Some policymakers feel Obama should wait until June 2009 before confronting Iranian officials in direct talks. This is when the country will go through presidential elections and Mahmoud Ahmadinejad, who is unpopular in Iran, could lose his presidential seat of power. Obama's Administration will likely try to engage in diplomacy with Iran's Supreme Leader Ayatollah Ali Khameni, and look to silence Ahmadinejad's threats toward Israel.
But, the international community could presume that an Iran without Ahmadinejad at the helm of power would constitute an Iran that stops its pursuit of nuclear weapons. Middle East experts say that's a false assumption. While Khameni may promise Obama and other international leaders that he will not use nuclear weapons on Israel or western forces, most analysts claim he is among several Iranian leaders pushing for nuclear capability.
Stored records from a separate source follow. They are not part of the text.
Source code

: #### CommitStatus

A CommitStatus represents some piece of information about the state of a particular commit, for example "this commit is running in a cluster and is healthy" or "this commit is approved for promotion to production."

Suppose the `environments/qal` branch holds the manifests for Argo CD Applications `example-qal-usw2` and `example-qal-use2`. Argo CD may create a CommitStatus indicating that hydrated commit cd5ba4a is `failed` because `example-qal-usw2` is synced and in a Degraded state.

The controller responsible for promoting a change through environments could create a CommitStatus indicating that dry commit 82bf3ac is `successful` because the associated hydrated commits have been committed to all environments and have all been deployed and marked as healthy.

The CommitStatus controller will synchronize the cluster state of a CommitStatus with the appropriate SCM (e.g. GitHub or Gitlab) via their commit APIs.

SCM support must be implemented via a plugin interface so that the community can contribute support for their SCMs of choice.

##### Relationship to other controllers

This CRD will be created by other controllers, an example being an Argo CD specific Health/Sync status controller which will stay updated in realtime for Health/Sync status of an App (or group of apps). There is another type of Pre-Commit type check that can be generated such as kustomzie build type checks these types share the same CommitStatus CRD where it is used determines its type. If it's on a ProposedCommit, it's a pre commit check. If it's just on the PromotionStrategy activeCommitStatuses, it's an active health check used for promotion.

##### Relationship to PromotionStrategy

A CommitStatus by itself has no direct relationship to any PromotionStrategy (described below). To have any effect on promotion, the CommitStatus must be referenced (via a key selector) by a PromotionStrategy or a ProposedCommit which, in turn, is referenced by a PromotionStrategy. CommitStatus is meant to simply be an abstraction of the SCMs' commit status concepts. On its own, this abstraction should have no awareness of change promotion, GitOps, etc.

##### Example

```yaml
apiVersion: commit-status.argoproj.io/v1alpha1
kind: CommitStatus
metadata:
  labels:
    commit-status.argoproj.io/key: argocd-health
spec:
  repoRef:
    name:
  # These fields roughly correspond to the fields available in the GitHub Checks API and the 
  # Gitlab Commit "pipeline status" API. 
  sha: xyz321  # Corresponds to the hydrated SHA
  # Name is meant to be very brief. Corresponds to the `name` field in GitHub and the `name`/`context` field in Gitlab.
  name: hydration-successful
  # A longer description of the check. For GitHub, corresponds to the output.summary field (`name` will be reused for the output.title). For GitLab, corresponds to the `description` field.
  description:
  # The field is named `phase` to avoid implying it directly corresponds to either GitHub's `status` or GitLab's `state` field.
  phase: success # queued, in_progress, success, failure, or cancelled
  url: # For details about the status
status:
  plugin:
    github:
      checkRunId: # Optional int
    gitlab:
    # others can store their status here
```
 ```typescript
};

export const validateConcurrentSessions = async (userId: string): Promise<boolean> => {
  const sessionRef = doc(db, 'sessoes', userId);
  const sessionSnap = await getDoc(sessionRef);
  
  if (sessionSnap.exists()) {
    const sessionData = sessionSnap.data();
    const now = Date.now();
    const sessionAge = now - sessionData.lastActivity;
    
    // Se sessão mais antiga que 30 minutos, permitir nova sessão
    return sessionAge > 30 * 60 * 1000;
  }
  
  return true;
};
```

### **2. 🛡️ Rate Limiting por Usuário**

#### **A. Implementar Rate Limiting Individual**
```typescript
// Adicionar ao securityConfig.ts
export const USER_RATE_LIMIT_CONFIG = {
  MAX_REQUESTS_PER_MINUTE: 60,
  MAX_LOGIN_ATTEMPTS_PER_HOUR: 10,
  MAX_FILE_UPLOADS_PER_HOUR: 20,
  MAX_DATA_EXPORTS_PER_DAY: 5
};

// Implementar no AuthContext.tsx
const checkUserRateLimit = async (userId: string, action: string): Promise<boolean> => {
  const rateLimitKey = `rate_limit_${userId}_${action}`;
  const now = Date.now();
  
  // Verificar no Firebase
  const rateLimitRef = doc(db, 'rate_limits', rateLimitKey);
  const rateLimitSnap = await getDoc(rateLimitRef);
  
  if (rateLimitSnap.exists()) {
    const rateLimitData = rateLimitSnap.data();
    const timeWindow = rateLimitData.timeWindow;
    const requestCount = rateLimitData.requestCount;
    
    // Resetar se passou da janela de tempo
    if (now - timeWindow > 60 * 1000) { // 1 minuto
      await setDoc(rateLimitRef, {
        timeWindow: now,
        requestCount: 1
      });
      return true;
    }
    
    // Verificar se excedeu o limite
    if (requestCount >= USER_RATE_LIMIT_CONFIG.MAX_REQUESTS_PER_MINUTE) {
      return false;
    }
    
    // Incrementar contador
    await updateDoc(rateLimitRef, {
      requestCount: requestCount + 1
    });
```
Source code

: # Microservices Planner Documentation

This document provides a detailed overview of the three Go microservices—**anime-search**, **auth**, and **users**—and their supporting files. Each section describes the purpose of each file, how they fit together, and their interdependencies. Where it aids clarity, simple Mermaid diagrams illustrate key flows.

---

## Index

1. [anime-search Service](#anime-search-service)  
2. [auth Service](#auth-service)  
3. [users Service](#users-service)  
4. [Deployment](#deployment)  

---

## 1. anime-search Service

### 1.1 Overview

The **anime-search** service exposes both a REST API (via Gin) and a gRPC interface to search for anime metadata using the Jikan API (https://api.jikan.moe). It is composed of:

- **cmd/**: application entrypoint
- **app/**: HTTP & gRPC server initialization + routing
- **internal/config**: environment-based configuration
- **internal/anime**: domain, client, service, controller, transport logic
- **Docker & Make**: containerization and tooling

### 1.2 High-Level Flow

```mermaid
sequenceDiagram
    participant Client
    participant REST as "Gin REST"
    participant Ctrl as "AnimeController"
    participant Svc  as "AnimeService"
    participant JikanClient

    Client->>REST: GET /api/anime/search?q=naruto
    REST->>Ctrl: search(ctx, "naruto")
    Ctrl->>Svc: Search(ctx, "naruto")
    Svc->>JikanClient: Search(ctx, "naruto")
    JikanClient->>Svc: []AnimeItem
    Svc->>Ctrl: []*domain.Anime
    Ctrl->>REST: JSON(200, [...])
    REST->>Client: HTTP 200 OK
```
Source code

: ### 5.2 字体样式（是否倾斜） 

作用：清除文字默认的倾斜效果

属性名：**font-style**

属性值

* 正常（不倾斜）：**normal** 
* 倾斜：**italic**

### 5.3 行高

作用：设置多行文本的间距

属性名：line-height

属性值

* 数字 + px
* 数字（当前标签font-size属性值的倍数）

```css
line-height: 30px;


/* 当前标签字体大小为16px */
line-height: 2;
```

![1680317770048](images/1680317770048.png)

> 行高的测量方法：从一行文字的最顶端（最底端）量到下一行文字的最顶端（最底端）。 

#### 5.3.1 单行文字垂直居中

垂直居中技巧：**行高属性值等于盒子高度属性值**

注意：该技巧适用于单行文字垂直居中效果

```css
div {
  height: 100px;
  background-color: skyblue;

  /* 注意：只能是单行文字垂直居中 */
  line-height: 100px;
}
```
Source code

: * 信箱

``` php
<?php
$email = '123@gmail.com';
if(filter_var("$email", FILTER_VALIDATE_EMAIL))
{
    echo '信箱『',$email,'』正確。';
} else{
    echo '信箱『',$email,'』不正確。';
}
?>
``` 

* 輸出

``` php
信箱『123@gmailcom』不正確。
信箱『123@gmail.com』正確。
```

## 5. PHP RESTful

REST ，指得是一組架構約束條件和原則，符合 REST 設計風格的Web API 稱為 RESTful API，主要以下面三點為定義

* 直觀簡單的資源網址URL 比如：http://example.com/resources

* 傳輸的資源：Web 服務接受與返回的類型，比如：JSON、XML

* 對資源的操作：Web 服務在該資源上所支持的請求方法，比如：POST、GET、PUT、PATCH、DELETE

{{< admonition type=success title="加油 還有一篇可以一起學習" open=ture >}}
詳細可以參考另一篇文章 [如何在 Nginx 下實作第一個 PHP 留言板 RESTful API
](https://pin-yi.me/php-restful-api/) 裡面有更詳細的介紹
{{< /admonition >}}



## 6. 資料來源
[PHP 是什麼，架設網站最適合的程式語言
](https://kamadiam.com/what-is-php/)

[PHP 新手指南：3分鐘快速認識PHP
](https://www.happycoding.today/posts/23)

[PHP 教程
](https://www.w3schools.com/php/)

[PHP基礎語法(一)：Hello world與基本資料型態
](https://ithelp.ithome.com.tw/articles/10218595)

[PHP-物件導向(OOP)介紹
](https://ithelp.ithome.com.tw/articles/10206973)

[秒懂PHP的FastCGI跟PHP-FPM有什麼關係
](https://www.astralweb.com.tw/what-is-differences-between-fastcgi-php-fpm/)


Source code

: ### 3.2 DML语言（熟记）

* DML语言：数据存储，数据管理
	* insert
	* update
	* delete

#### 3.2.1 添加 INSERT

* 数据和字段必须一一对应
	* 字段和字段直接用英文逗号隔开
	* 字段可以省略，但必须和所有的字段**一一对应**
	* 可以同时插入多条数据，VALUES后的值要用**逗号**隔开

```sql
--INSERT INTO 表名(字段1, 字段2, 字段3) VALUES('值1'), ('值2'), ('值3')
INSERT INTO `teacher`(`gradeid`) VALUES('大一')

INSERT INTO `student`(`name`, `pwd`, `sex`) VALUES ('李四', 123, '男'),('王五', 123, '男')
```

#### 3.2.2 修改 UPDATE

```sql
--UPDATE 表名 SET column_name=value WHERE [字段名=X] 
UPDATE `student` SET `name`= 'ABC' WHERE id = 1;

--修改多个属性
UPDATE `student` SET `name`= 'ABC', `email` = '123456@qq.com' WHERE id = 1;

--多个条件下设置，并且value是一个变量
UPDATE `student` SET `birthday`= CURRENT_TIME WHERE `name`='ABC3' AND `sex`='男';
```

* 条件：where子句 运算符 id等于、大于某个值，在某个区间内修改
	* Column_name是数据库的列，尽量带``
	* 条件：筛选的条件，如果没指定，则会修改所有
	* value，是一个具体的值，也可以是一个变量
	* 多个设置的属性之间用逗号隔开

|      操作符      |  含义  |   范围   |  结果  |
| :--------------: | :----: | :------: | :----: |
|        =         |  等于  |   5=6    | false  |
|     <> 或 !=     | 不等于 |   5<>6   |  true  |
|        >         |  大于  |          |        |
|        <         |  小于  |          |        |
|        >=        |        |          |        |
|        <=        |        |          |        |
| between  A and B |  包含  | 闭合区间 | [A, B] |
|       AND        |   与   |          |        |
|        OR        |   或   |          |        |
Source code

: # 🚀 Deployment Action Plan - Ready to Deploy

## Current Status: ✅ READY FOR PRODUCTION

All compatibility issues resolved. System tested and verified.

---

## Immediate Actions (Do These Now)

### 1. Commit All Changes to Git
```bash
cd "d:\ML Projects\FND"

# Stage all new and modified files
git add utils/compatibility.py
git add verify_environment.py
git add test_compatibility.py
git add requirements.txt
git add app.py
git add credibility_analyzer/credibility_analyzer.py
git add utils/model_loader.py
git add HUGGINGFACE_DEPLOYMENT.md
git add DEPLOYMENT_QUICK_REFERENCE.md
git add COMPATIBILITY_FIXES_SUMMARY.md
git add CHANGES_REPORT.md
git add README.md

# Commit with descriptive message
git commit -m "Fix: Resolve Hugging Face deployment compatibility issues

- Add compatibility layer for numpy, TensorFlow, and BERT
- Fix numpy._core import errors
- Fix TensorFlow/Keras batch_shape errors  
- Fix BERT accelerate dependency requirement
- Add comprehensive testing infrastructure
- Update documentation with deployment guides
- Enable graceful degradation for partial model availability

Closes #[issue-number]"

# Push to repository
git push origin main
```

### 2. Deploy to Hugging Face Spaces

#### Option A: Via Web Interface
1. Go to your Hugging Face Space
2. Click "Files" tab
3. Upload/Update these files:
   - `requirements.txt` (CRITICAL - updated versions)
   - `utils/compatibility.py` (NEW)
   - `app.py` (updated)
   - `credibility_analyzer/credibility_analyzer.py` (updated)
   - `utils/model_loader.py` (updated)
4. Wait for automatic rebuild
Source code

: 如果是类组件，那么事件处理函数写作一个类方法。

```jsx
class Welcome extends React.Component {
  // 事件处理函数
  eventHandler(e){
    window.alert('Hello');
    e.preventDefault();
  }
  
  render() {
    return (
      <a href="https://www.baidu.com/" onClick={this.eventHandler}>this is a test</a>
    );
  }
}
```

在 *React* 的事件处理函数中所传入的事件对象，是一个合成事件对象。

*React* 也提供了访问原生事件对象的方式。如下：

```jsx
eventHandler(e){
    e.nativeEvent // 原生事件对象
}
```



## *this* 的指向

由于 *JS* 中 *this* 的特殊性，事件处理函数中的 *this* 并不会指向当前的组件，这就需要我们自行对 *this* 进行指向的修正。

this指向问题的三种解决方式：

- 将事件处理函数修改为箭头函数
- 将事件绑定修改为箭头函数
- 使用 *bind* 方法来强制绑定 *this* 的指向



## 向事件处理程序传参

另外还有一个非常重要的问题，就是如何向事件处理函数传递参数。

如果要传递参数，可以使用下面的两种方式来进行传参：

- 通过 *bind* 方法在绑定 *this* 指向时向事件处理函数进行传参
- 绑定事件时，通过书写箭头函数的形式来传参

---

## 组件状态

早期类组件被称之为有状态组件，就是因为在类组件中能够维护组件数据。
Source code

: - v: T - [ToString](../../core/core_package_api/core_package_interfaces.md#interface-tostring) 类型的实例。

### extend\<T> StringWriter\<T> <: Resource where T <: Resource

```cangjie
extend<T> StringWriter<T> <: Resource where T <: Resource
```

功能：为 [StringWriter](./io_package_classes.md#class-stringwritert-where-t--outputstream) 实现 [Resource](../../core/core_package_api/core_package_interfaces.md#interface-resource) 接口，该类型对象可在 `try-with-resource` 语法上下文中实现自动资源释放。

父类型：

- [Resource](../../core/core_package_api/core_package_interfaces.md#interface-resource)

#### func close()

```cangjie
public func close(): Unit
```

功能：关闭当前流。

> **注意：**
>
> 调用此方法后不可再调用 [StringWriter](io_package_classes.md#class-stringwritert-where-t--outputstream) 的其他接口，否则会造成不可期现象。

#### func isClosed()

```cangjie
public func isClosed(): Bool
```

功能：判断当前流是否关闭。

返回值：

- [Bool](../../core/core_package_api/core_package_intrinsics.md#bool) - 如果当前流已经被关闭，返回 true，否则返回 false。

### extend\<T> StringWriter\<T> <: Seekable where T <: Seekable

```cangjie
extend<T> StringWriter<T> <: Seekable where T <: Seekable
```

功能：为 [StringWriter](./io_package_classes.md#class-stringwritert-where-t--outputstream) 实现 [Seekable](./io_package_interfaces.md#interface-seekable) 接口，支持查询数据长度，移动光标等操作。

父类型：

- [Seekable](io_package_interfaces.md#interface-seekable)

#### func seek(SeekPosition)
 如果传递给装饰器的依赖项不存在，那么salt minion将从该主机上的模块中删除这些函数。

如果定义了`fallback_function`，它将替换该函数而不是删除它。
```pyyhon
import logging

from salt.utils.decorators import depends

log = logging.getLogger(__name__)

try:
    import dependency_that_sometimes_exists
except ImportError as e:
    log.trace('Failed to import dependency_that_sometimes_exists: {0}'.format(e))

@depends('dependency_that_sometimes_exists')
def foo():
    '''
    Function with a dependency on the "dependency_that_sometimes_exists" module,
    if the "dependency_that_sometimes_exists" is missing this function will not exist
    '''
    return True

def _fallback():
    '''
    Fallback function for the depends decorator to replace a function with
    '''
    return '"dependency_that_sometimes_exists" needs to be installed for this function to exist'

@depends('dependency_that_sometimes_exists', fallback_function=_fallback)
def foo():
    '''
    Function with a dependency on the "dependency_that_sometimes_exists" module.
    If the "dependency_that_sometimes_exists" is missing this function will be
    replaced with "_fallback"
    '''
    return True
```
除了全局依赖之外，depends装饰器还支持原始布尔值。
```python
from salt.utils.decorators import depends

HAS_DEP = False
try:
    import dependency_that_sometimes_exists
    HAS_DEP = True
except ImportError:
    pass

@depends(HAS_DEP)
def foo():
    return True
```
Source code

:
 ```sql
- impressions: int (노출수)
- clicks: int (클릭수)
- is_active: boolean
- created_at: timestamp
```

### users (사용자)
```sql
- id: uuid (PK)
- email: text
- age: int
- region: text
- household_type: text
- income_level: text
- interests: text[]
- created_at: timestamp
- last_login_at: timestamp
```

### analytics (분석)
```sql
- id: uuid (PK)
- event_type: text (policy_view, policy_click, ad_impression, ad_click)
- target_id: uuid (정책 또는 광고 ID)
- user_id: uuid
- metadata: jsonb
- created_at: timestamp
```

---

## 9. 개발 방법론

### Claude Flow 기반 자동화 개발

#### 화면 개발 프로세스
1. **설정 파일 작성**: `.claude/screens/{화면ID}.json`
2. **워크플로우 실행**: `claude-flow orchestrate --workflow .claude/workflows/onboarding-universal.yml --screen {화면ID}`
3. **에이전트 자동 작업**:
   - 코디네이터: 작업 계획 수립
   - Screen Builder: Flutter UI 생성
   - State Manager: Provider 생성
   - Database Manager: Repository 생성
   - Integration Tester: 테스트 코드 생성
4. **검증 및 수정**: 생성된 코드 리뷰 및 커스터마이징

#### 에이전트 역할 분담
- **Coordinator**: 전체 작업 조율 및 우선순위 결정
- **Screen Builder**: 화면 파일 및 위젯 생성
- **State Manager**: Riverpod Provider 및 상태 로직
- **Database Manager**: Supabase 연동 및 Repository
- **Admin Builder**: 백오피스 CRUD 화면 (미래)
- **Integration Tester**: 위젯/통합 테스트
Israel is aware of this and sees any future diplomatic compromise on the part of the U.S. and its European and Arab allies as detrimental to Israel's security. This could be an issue that pits a future Obama Administration against a future Israeli Administration.
A Slow Process
While these Middle East issues are central to solidifying the new U.S.-Israel relationship, for the next six months we can expect that Obama will be busily engaged in forming his new government. He will be pushing forward his domestic agenda to solve the current U.S. financial crisis. Israel will not be at the top of his agenda while he is focused on getting troops out of Iraq as quickly as possible, in addition to fortifying troops in Afghanistan. Most likely, Obama will be meeting with global financial leaders and his European and Arab allies before he sets his face towards Jerusalem.
This will give Israel the needed time it needs to set its own agenda and deal with these complex issues, as a new Prime Minister tries to form a new coalition government in Jerusalem in the coming months.
C Hart is a news analyst reporting on political, diplomatic, and military issues as they relate to Israel, the Middle East and the international community.